October 21, 2012 in Business

Spokane’s Jim Brock turns gunsmithing into an art form

Michael Guilfoil Correspondent
 
Dan Pelle photoBuy this photo

Jim Brock, of Brock Gunsmithing Inc., displays a Colt 45 at his business in Spokane.
(Full-size photo)

Five facts

• Year business launched:  1971

• Number of employees: Brock and his wife, plus two full time and one part time

• Primary focus: Gun repair

• Busiest time of year: Autumn

• Contact: (509) 328- 9788; www.brocksgunsmithinginc.com

When Jim Brock was 7, a buddy came over one day, excited to show him the .22-caliber rifle the boy’s father had given him.

The gun didn’t shoot, he told Brock, because his dad had removed the firing pin.

“And I said, ‘Maybe we can make one,’ ” Brock recounted. So the boys went out to the garage, and with a nail, a hammer, a file and a hacksaw, they fashioned a crude firing pin.

“It worked,” Brock said with a mischievous grin. “And I’ve been hooked ever since.”

After retiring from a 22-year Army career (that did not include gunsmithing), Brock rented space in the Trap House, a now-defunct outdoor sports retailer, and set up shop.

“It was a huge success from the start,” he said, “and I’ve been doing it ever since.”

In 1980 he moved to his current location at 2104 N. Division St.

During a recent interview, Brock discussed his craft and how the business has evolved.

S-R: Do you remember your first gun?

Brock: It was a 12-gauge. I was 12 years old at the time, and I bought it myself. It cost me a week’s work in 1946, so probably six bucks.

S-R: Where did you learn gunsmithing?

Brock: I’m self-taught. I’ve also read about the major people in the industry and got hints from them.

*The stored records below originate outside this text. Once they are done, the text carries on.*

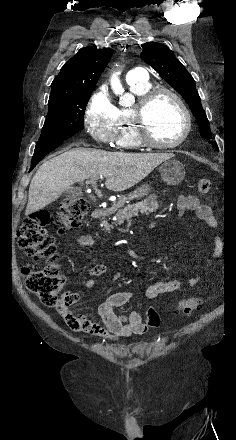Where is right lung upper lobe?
I'll return each mask as SVG.
<instances>
[{
	"mask_svg": "<svg viewBox=\"0 0 236 440\" xmlns=\"http://www.w3.org/2000/svg\"><path fill=\"white\" fill-rule=\"evenodd\" d=\"M113 54L110 48L84 47L67 61L51 84L48 103L92 93Z\"/></svg>",
	"mask_w": 236,
	"mask_h": 440,
	"instance_id": "1",
	"label": "right lung upper lobe"
}]
</instances>
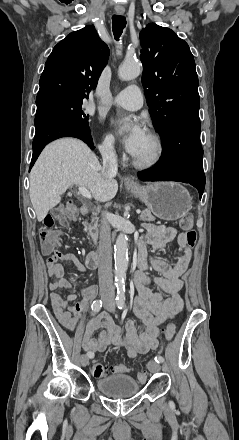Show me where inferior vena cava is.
<instances>
[{
	"mask_svg": "<svg viewBox=\"0 0 239 440\" xmlns=\"http://www.w3.org/2000/svg\"><path fill=\"white\" fill-rule=\"evenodd\" d=\"M113 142H107L102 150L103 166L102 172H105L106 178H115L117 174V156L112 146ZM98 276L99 288L102 300V307H115L114 288L112 278V250H111V228L108 222V214H102L101 226L99 232L98 246Z\"/></svg>",
	"mask_w": 239,
	"mask_h": 440,
	"instance_id": "602c4592",
	"label": "inferior vena cava"
}]
</instances>
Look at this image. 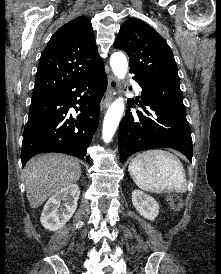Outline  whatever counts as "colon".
<instances>
[{"instance_id": "5ec220e1", "label": "colon", "mask_w": 221, "mask_h": 274, "mask_svg": "<svg viewBox=\"0 0 221 274\" xmlns=\"http://www.w3.org/2000/svg\"><path fill=\"white\" fill-rule=\"evenodd\" d=\"M169 202L171 204V206L175 209L178 210L181 207L182 201L178 196H171L169 198Z\"/></svg>"}]
</instances>
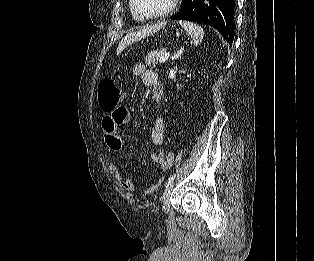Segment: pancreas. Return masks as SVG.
Listing matches in <instances>:
<instances>
[{
  "label": "pancreas",
  "instance_id": "pancreas-1",
  "mask_svg": "<svg viewBox=\"0 0 314 261\" xmlns=\"http://www.w3.org/2000/svg\"><path fill=\"white\" fill-rule=\"evenodd\" d=\"M164 54H166V50L160 49V50H156V51H152L148 53L147 55H145L144 59L148 66L156 67L158 64L159 58Z\"/></svg>",
  "mask_w": 314,
  "mask_h": 261
}]
</instances>
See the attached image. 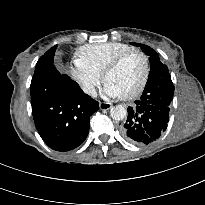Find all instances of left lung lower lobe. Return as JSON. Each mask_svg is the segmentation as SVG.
<instances>
[{
  "label": "left lung lower lobe",
  "mask_w": 205,
  "mask_h": 205,
  "mask_svg": "<svg viewBox=\"0 0 205 205\" xmlns=\"http://www.w3.org/2000/svg\"><path fill=\"white\" fill-rule=\"evenodd\" d=\"M169 111V105L136 100L134 107L128 108L127 120L121 128L123 137L139 145L155 142L167 128Z\"/></svg>",
  "instance_id": "obj_1"
}]
</instances>
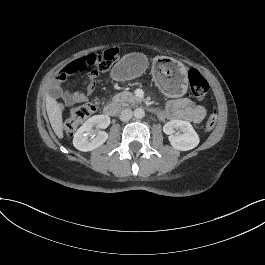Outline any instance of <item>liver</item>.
<instances>
[{
  "label": "liver",
  "mask_w": 265,
  "mask_h": 265,
  "mask_svg": "<svg viewBox=\"0 0 265 265\" xmlns=\"http://www.w3.org/2000/svg\"><path fill=\"white\" fill-rule=\"evenodd\" d=\"M46 110L52 129L58 138H63L62 109L57 101L50 95H46Z\"/></svg>",
  "instance_id": "liver-1"
}]
</instances>
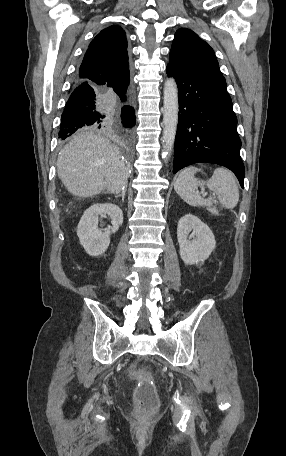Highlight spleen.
<instances>
[{
  "mask_svg": "<svg viewBox=\"0 0 286 456\" xmlns=\"http://www.w3.org/2000/svg\"><path fill=\"white\" fill-rule=\"evenodd\" d=\"M200 169L188 167L182 170L174 185L176 193L190 206L211 207L215 203L212 197L203 199L195 189L200 186L208 187L213 194L218 196L220 205L227 209H233L239 201L238 182L233 173L224 168L214 170L212 177L207 180L195 178V173Z\"/></svg>",
  "mask_w": 286,
  "mask_h": 456,
  "instance_id": "spleen-1",
  "label": "spleen"
}]
</instances>
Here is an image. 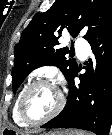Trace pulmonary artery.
Returning a JSON list of instances; mask_svg holds the SVG:
<instances>
[{
    "instance_id": "pulmonary-artery-1",
    "label": "pulmonary artery",
    "mask_w": 112,
    "mask_h": 135,
    "mask_svg": "<svg viewBox=\"0 0 112 135\" xmlns=\"http://www.w3.org/2000/svg\"><path fill=\"white\" fill-rule=\"evenodd\" d=\"M76 51H77L79 58L85 59L90 52V46H89L88 42L83 39L77 40Z\"/></svg>"
}]
</instances>
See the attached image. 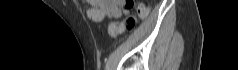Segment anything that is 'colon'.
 Listing matches in <instances>:
<instances>
[{
  "instance_id": "1",
  "label": "colon",
  "mask_w": 238,
  "mask_h": 70,
  "mask_svg": "<svg viewBox=\"0 0 238 70\" xmlns=\"http://www.w3.org/2000/svg\"><path fill=\"white\" fill-rule=\"evenodd\" d=\"M125 4L128 9H132L135 6V2L133 0H126ZM138 12L141 16H146L148 8L144 5H140L138 7ZM137 22V16L128 15L123 22L117 23L116 21H113L109 26V32L112 36H117L124 31H131L136 26Z\"/></svg>"
}]
</instances>
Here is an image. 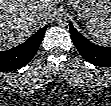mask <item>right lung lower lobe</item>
<instances>
[{"instance_id": "98d812e1", "label": "right lung lower lobe", "mask_w": 111, "mask_h": 106, "mask_svg": "<svg viewBox=\"0 0 111 106\" xmlns=\"http://www.w3.org/2000/svg\"><path fill=\"white\" fill-rule=\"evenodd\" d=\"M46 29L47 26H44L17 47L0 51V71H11L25 66L39 48Z\"/></svg>"}]
</instances>
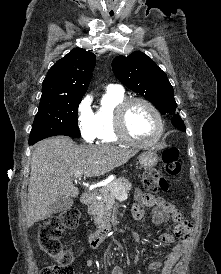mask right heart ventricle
<instances>
[{
  "label": "right heart ventricle",
  "instance_id": "obj_1",
  "mask_svg": "<svg viewBox=\"0 0 221 274\" xmlns=\"http://www.w3.org/2000/svg\"><path fill=\"white\" fill-rule=\"evenodd\" d=\"M126 100L123 90L107 89L95 113L96 139L100 143L122 142L115 130V112L120 103Z\"/></svg>",
  "mask_w": 221,
  "mask_h": 274
}]
</instances>
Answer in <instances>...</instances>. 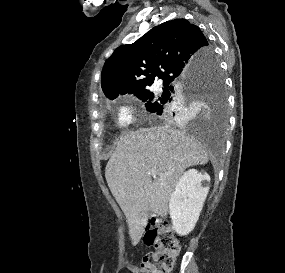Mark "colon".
I'll return each mask as SVG.
<instances>
[{
	"label": "colon",
	"mask_w": 285,
	"mask_h": 273,
	"mask_svg": "<svg viewBox=\"0 0 285 273\" xmlns=\"http://www.w3.org/2000/svg\"><path fill=\"white\" fill-rule=\"evenodd\" d=\"M144 242L155 250L146 254L143 273H170L180 251L179 241L163 221H157L144 236Z\"/></svg>",
	"instance_id": "colon-1"
}]
</instances>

S-R: What does a gunsmith do?

Brock: We’re like automobile mechanics. If something goes wrong with an engine, they get into it and fix it. The same with a gun. We replace broken parts, and if we can’t find them on old guns, we make them.

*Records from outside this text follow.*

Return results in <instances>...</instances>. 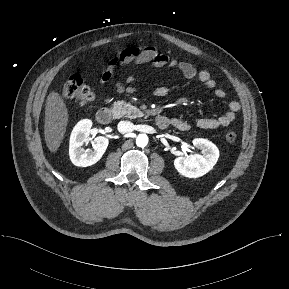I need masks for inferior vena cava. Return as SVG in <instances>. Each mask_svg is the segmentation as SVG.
Listing matches in <instances>:
<instances>
[{
  "mask_svg": "<svg viewBox=\"0 0 289 289\" xmlns=\"http://www.w3.org/2000/svg\"><path fill=\"white\" fill-rule=\"evenodd\" d=\"M133 129H134V125L130 121H120L118 123V131L122 134L132 132Z\"/></svg>",
  "mask_w": 289,
  "mask_h": 289,
  "instance_id": "1",
  "label": "inferior vena cava"
}]
</instances>
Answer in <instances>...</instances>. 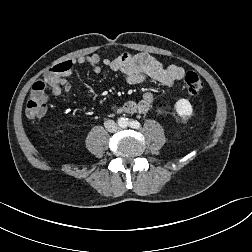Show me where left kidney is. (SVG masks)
<instances>
[{
	"instance_id": "left-kidney-1",
	"label": "left kidney",
	"mask_w": 252,
	"mask_h": 252,
	"mask_svg": "<svg viewBox=\"0 0 252 252\" xmlns=\"http://www.w3.org/2000/svg\"><path fill=\"white\" fill-rule=\"evenodd\" d=\"M174 108L177 114L184 120H188L193 115V108L187 99H179Z\"/></svg>"
}]
</instances>
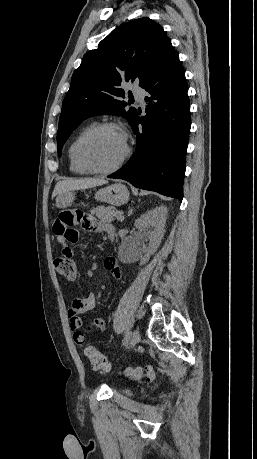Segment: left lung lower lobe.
I'll use <instances>...</instances> for the list:
<instances>
[{"mask_svg":"<svg viewBox=\"0 0 257 459\" xmlns=\"http://www.w3.org/2000/svg\"><path fill=\"white\" fill-rule=\"evenodd\" d=\"M143 88L149 93L147 115L137 114L131 123L136 151L108 177L181 201L191 121L185 72L175 49ZM140 123L142 129H138Z\"/></svg>","mask_w":257,"mask_h":459,"instance_id":"1","label":"left lung lower lobe"}]
</instances>
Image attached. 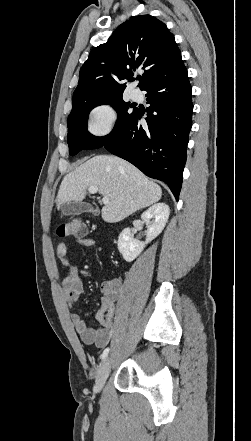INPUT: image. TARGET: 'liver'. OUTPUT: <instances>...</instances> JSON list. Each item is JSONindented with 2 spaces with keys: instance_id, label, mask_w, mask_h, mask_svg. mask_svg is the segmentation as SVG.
<instances>
[{
  "instance_id": "liver-1",
  "label": "liver",
  "mask_w": 251,
  "mask_h": 441,
  "mask_svg": "<svg viewBox=\"0 0 251 441\" xmlns=\"http://www.w3.org/2000/svg\"><path fill=\"white\" fill-rule=\"evenodd\" d=\"M92 186L109 198V203L102 208V218L108 223L119 222L158 202L162 196L161 187L131 163L115 156L97 155L63 178L57 208L67 202H81Z\"/></svg>"
}]
</instances>
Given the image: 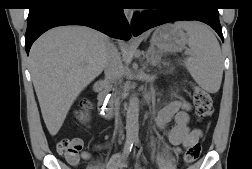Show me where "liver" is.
<instances>
[{
	"mask_svg": "<svg viewBox=\"0 0 252 169\" xmlns=\"http://www.w3.org/2000/svg\"><path fill=\"white\" fill-rule=\"evenodd\" d=\"M110 38L84 26L53 28L32 45L29 68L50 135L60 130L79 94L105 66Z\"/></svg>",
	"mask_w": 252,
	"mask_h": 169,
	"instance_id": "1",
	"label": "liver"
}]
</instances>
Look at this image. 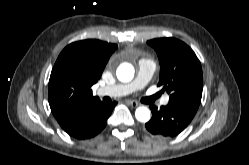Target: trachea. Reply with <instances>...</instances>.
<instances>
[{"instance_id":"1","label":"trachea","mask_w":249,"mask_h":165,"mask_svg":"<svg viewBox=\"0 0 249 165\" xmlns=\"http://www.w3.org/2000/svg\"><path fill=\"white\" fill-rule=\"evenodd\" d=\"M159 96H160V94H155V95H153L151 97L145 98V102L153 103Z\"/></svg>"}]
</instances>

S-R: How has the firearms industry evolved in recent decades?

Brock: There are gobs of new guns out there, from .17-caliber all the way up to .50-caliber handheld guns. In the old days, the .50-caliber was a tripod-mounted gun that required a crew. No more.

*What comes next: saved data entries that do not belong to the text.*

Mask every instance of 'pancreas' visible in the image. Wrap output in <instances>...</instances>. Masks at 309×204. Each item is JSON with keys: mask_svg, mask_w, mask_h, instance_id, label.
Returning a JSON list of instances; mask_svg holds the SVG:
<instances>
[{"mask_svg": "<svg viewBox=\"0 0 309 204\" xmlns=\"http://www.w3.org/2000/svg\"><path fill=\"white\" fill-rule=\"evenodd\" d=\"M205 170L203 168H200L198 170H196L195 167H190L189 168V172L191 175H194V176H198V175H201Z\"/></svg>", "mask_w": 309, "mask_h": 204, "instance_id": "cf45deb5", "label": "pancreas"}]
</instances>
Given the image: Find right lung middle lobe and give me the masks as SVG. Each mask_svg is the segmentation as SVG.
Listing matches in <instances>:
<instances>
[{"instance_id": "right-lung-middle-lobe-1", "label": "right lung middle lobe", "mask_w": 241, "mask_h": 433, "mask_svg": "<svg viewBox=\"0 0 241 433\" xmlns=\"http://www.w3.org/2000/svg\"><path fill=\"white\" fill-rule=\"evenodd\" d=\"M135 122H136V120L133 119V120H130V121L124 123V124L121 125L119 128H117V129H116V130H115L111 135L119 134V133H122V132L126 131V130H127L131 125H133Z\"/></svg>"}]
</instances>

S-R: There are other gunsmiths out there. What do you consider your niche?

Brock: My specialty is my knowledge of guns. People have known me for 41 years and know what I can do.

S-R: Guns seem to be more popular than ever in America. Are there more gunsmiths now than when you started?

Brock: No, there are fewer.

S-R: Why’s that?

Brock: Because it’s very expensive to get started. Nowadays you’d have to go to school for about three years. And to set up a shop like we have here would cost $200,000 to $300,000 for the equipment. So it’s a difficult business to break into. There are shade-tree mechanics out there who call themselves gunsmiths, and they can do certain things. But doing a major overhaul on a gun or building one from scratch takes more knowledge than the average guy has.

S-R: What do you like most about gunsmithing?

Brock: The mechanical end of it. I can look at a gun and tell you what parts are in it and how they go together. Those are things I find very interesting.

S-R: Who are your customers?

Brock: We get a wide range, but mostly today it’s hunters, whereas 20 years ago it was competitive trap shooters.

S-R: Beside repairs and some retail sales, what services do you offer?

Brock: We custom-build rifles from scratch. I designed a multibarrel rifle that runs about $3,500 for a stock and three barrels – (one each for) small game, medium and large game.

S-R: When was business best?

Brock: Back in the ’80s and ’90s.

S-R: Has the recession affected business?

Brock: A little bit.

S-R: How about publicity related to Olympic shooting events?

Brock: Yes. And I’ve had a couple of customers who were Olympic gold medalists. I took care of their firearms.

S-R: What is your business philosophy?

Brock: Keep busy and do what you love. I could retire anytime I want to, but I love what I do.

S-R: How do you relax?

Brock: Fixing guns. I also love to fish. But it’s been so darn busy the last couple of years that I haven’t been able to do any fishing.